■ **Exercise brief**: Retype the entries, without any change, from their start through the line containing "per capire se stai vendendo in un", including that line.

■ **Given records**:
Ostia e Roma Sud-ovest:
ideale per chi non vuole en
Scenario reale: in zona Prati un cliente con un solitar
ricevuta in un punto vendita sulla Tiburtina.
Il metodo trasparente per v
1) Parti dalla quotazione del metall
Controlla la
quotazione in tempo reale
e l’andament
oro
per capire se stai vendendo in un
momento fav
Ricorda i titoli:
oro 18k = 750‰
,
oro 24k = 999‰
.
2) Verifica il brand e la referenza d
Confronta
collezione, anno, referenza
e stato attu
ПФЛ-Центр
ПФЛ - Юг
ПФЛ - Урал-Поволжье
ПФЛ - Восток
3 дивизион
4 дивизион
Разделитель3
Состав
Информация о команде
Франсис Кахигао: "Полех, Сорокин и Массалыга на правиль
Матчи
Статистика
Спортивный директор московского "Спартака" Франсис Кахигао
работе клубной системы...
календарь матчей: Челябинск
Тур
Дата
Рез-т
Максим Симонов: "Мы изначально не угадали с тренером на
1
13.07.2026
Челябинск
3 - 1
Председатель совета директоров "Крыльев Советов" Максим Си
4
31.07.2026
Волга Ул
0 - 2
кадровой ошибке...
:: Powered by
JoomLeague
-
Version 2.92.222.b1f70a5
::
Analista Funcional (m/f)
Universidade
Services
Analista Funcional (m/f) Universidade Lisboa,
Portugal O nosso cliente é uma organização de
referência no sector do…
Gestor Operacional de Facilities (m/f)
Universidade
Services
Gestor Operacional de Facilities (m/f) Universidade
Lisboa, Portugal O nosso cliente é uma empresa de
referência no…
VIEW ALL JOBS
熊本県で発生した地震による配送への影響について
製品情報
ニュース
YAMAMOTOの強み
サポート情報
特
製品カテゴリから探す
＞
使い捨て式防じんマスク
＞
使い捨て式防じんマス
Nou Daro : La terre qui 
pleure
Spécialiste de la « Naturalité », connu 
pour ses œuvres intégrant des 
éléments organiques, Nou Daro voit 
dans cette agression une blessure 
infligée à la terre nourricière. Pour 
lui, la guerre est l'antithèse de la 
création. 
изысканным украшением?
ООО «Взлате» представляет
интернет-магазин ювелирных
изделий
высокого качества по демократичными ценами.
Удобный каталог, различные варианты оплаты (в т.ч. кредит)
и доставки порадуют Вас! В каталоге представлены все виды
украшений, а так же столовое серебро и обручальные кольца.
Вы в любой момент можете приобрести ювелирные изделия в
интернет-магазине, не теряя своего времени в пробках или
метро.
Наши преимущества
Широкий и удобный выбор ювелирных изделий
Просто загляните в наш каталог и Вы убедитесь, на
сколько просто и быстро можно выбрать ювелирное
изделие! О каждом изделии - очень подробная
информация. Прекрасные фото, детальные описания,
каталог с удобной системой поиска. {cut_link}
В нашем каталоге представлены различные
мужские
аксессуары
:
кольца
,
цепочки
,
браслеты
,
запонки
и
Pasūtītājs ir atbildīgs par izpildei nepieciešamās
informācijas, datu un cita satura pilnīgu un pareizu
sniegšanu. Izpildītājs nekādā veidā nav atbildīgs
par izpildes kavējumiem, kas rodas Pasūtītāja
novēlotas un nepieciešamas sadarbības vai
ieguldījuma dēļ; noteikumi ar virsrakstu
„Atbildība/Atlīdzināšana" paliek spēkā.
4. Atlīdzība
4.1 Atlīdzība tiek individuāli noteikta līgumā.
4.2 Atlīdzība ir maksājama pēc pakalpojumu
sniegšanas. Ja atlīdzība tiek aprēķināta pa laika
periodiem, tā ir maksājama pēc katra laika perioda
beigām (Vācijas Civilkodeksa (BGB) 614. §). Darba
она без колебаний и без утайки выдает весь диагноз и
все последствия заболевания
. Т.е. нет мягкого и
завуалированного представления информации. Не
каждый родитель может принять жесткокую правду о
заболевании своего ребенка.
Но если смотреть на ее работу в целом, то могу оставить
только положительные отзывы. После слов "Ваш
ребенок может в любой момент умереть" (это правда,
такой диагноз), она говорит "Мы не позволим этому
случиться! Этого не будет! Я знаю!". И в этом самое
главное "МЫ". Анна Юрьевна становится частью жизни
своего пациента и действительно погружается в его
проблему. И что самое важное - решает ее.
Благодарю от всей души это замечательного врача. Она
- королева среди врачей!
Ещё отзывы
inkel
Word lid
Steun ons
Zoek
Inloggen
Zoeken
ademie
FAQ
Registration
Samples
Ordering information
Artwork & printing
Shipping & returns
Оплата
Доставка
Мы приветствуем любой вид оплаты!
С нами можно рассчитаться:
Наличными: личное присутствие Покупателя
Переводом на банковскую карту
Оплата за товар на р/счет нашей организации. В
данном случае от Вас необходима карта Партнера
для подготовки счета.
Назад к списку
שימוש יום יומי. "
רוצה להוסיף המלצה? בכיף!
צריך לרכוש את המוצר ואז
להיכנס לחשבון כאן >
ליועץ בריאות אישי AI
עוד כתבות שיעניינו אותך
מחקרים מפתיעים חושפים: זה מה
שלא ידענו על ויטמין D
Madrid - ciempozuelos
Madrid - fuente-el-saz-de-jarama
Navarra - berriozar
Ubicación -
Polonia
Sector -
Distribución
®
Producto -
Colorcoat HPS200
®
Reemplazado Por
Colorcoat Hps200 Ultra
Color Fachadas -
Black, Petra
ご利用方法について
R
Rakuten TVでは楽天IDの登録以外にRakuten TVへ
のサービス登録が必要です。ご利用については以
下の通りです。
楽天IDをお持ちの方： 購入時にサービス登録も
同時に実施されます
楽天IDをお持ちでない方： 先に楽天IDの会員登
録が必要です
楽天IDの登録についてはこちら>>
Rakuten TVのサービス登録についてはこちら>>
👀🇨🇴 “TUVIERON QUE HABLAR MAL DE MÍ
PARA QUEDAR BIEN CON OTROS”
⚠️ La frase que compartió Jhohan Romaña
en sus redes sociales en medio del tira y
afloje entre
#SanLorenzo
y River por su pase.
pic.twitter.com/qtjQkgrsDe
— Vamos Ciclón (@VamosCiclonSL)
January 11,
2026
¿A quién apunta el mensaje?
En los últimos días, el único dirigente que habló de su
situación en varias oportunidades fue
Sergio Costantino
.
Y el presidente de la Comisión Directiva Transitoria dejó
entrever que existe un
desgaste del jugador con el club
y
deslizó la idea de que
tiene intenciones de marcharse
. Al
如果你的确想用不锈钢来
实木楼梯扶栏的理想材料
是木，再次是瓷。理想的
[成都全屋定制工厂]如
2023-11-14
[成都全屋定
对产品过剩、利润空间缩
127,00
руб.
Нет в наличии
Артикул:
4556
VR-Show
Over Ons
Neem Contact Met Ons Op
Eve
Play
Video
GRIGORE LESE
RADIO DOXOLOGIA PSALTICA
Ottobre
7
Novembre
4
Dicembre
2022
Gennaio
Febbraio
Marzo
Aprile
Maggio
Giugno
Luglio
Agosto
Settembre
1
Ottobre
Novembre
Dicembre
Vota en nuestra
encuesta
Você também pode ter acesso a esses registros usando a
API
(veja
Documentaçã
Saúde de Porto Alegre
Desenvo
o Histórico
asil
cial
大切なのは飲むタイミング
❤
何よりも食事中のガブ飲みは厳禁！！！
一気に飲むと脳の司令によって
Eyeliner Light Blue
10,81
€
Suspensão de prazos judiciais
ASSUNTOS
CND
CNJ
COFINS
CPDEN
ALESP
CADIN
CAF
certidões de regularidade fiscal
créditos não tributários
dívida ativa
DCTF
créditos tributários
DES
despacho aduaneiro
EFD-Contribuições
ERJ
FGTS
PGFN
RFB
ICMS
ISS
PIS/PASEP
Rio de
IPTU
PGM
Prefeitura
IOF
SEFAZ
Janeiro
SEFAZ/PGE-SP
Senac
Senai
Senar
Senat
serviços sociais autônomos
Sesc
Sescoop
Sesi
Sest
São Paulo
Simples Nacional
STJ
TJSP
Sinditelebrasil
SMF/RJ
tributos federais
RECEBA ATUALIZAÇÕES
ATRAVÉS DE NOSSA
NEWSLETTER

■ **Response to this exercise**:
Ostia e Roma Sud-ovest:
ideale per chi non vuole en
Scenario reale: in zona Prati un cliente con un solitar
ricevuta in un punto vendita sulla Tiburtina.
Il metodo trasparente per v
1) Parti dalla quotazione del metall
Controlla la
quotazione in tempo reale
e l’andament
oro
per capire se stai vendendo in un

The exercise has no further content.